Вальган приметил его взгляд и подумал: «Погорит? Или поддержат и помогут?» Вальган, как и Бахирев, впервые был в этой комнате, но тоже видел ее по-своему. «Меня простотой не проведешь! В эту игру играли», — думал он. Он видел сверкание мрамора, ажурное золото люстр и вентиляторов. Комната была для него местом, где необходимо блеснуть — использовать редкую близость к высшей власти. Ему нужно было знать выплывет или не выплывет Бликин, чтоб определить собственную линию поведения, и он примечал: «Спокоен. Издали здоровается с секретарями. Он здесь свой… Силен. Выплывет». Вальган понимал, что находится в сложной и не выгодной ситуации: летающие противовесы, перебои в производстве, провал на выборах в партком, жалобы рабочих. Но рядом стоял громоотвод — Бахирев. Надо было только умело направить разряд. Вальган знал свои сильные стороны — находчивость, волю, энергию. «Что ж, последний год произошла осечка. Но гремел в военные годы. Не могут не знать. Сейчас важно не упустить случай. Показать себя. Вызвать доверие. Запомниться!»
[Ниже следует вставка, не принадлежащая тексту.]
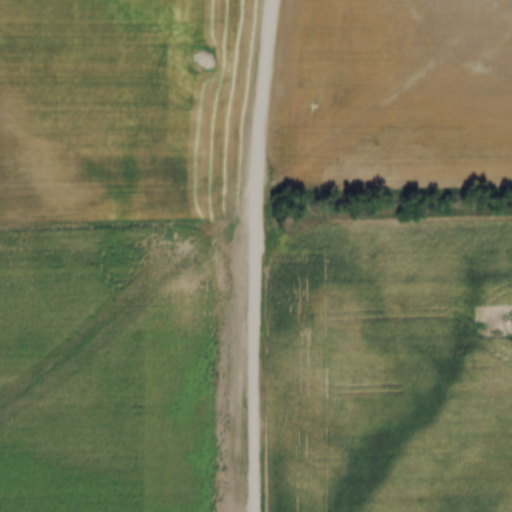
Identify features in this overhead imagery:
road: (264, 255)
Рука его то лихорадочно теребила подбородок, словно призывала все существо Вальгана к бодрствованию, то вдруг мгновенно замирала в ожидании, как замирает собака на стойке. И сам Вальган напоминал собаку на стойке: все в нем замерло в ожидании, и в то же время все приготовилось к цепкому прыжку. Прыгнуть не позже, не раньше, а в ту самую, в единственно нужную секунду! Прыгнуть не вправо, не влево, а в ту самую, в единственно нужную точку!

«Кажется, все расселись? Пора начинать?» — подумал Бликин и тихо откашлялся, прочищая горло.
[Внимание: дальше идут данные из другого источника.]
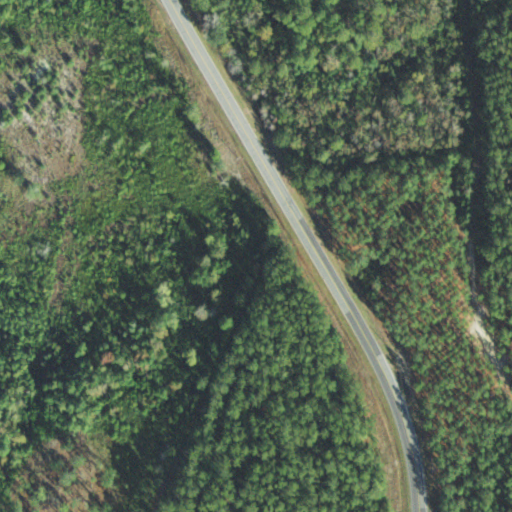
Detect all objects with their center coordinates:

Один из секретарей дружески закивал кому-то в зале. К столу подошел Гринин. Мешковатый и неприметный, как всегда, он наклонился над бумагами.

— Значит, это верно? Что же ты, Саша, вчера не позвонил? Заехал бы, — услышал Бликин обрывки фраз и удивился: «Секретарь ЦК с ним по-свойски. Так вот откуда у него смелость! И ни разу не проговорился! Хитрец».
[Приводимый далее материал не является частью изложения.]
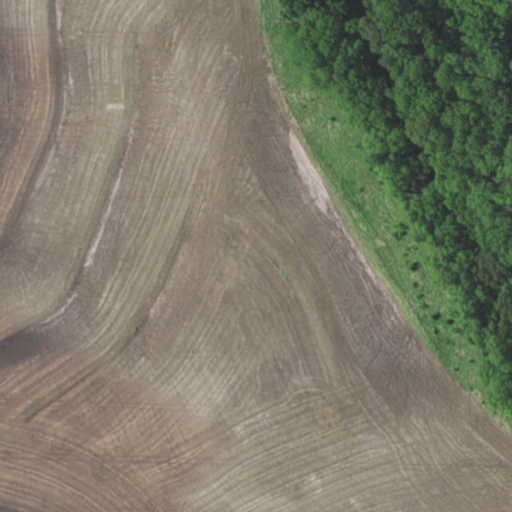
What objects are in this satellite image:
crop: (194, 290)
Однако это не встревожило. Некоторые из секретарей ЦК недавно были секретарями обкомов и, бывало, сидели рядом с Бликиным вот на этих же стульях. Тоже старые знакомые, тоже на «ты». «Нет, в обиду не дадут, — думал он, глядя на Гринина. — Пропесочат, как положено, но и поддержат крепко».

Наконец ему предоставили слово. Он пошел к столу. Дела целой области, равной по величине иному государству, нес он с собой сконцентрированными в точные и строгие фразы.

С приподнятостью и некоторой торжественностью приступил он к обычным вводным словам — с таким чувством немолодой генерал облекается в издавна любимый парадный мундир. Генерал чувствует себя и моложе, и подтянутее, и торжественнее в мундире, каждая нашивка и пряжка которого освящены традициями. Для Бликина многие обороты и приемы речи были также освящены традициями, и он наслаждался своим умением владеть этими приемами. Он знал: для того чтобы дать правильный тон, надо в самом, начале сказать о недостатках.